● Page excerpt:
In this blog series, created for Experimentation Works, we will focus on the first two phases of our (BC BIG)’s RIDE Model for Behaviour Shift. This post, the second in the series, will cover the ‘research’ phase.
By Christine Kormos and Mikayla Ford, BC BIG
Part 2: Research
In Part one of this series, we introduced you to the Scoping phase of the British Columbia Behavioural Insights Group (BC BIG’s) RIDE Model for Behaviour Shift. In this section, we now focus on the second phase of the model: the ever-so-important Research phase.
While the Research phase follows the Scoping phase in the RIDE Model for behaviour shift, in practice research is often conducted throughout the Scoping phase. Indeed, a certain degree of research can be necessary to uncover the behaviours underlying a policy challenge and to identify potential touchpoints to determine whether a behavioural insights (BI) approach is suitable. However, even once the parameters of a BI project have been scoped, important questions will still remain. The Research phase is dedicated to answering these questions, which typically revolve around gaining a better understanding of the challenge from the perspectives of the people involved. These insights are then used to inform the design of the intervention.
In this post, we will cover the methods and considerations around conducting research as part of a BI project. This material may be familiar to public servants with a background in research and citizen engagement. However, we hope that our behavioural focus here will make this of interest to everyone. Specifically, this post will cover:
What is the difference between descriptive and causal research?
Why is descriptive research important?
How can we identify which behavioural barriers exist in relation to a policy challenge?
What is meant by “desk” and “field” research methods?
What exactly do we mean by “research”?
The term “research” is very broad and can mean different things to different people depending on the context. With respect to BI, we often think about a distinction between two forms of research: descriptive and causal. As their names imply, descriptive research focuses on describing the behavioural challenge as it currently exists, whereas causal research aims to identify underlying causes of behaviours.
In the RIDE Model for Behaviour Shift, the Research phase involves descriptive research, whereas the Data and Evaluate phases involve causal research. In a BI project, causal research is typically conducted to empirically evaluate the impact of an intervention. As such, this post focuses on descriptive research approaches.
Why conduct descriptive research?

● Data shown:
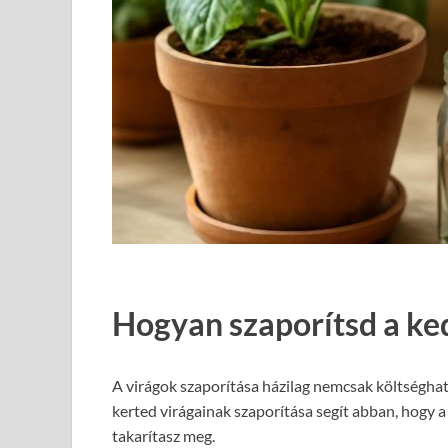
Hogyan szaporítsd a ked
A virágok szaporítása házilag nemcsak költséghat
kerted virágainak szaporítása segít abban, hogy 
takarítasz meg.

● Tasks and exercises:
1: In the blog post on the Research phase, write out the passage starting with "While the Research" and going on through "of the intervention.".
2: According to the blog post on the Research phase, which phases of the RIDE Model for Behaviour Shift involve causal research?
3: Give what comes next in the blog post on the Research phase, picking up after its final line.

● Results of the tasks:
1:
While the Research phase follows the Scoping phase in the RIDE Model for behaviour shift, in practice research is often conducted throughout the Scoping phase. Indeed, a certain degree of research can be necessary to uncover the behaviours underlying a policy challenge and to identify potential touchpoints to determine whether a behavioural insights (BI) approach is suitable. However, even once the parameters of a BI project have been scoped, important questions will still remain. The Research phase is dedicated to answering these questions, which typically revolve around gaining a better understanding of the challenge from the perspectives of the people involved. These insights are then used to inform the design of the intervention.

2: The Data and Evaluate phases.

3:
Descriptive research helps us to better understand the who, what, how, when, and where of a policy challenge. It is about exploring the experiences of users of a service or system to identify how it meets, or misses, their unique needs. It can be helpful to think of descriptive research as a method for challenging assumptions and developing hypotheses. We might think we know why members of a target population are not following through with a specific behaviour. We would do research to check assumptions and develop new hypotheses. For example, we may want to know why high school graduates (target population) do not apply to universities (behaviour) in greater numbers? One current assumption is that they are concerned about the financial requirements. Research may reveal another possible explanation — perhaps they are deterred by a complicated application process. With a clearer sense of barriers and where they show up, teams are then better equipped to develop impactful solutions.
For example, the Behavioural Insights Team (BIT) in the UK was looking to solve a challenge whereby they sought to increase collections of fines imposed by the courts, considering that a large amount of money was being spent (and charged to defendants) for bailiffs to chase overdue court payments. Before designing the intervention, a researcher from BIT shadowed a bailiff for a day to conduct research with the population of interest. By visiting the homes of the letter recipients, they noticed that in many cases there was mail piling up outside. These individuals received so many pieces of mail, the request for payment was being overlooked. As a result of this user research, they tested a different communication approach: sending a text message with the recipient’s name to people who had failed to pay their fine in order to give them one final chance to pay before issuing a distress warrant for the bailiffs. The result was a significant increase in payments in response to the text, by around ten percentage points¹.
What to look for?
When thinking about drivers and barriers related to a behaviour, famed behavioural scientist and author Dan Ariely draws on the analogy of a rocket ship. Encouraging a desired behaviour is like launching a rocket into space. There are two key forces that we need to consider:
The Fuel: Things that move someone towards the behaviour, and
Friction: Things that get in the way.
If you’re looking to change a behaviour — or move the rocket ship — you’ll need to gain a sense of both forces to see what can be adjusted. Unless there are changes in friction or fuel, you tend to stick to the status quo, with the ship going nowhere.
In addition to drivers and barriers, it can be valuable to use descriptive research methods to learn more about:
The decision environment: What is the context in which actors are making decisions or performing the behaviours that underlie the policy challenge?
The touchpoints: What opportunities exist to engage with the population? (e.g., forms, letters, websites, signs, text messages, etc.).
Sentiments and perspectives: How do actors describe their views and feelings related to the policy challenge? Are there any heuristics or psychological biases at play?
What does descriptive research look like?
The research method described above (i.e., having a researcher shadow a bailiff for a day to conduct research with the population of interest) is just one example of a research method. Research methods vary depending on the context, population of interest, and available resources (finances and time). Some research activities can be conducted from one’s desk by simply reading through background materials, analyzing available administrative data, and/or consulting the internet. This cost-effective “desk” research can be contrasted with “field” research (sometimes called “user” research), which is typically more involved and can include methods like interviews, focus groups, or surveys. Although field research tends to be more costly and extensive (e.g., recruiting participants and leveraging a skilled facilitator), the insights are often worth this added effort. This research is tailored to the specific challenge or question. And because the project team is in charge of its design, they can ensure accuracy and ethical processes.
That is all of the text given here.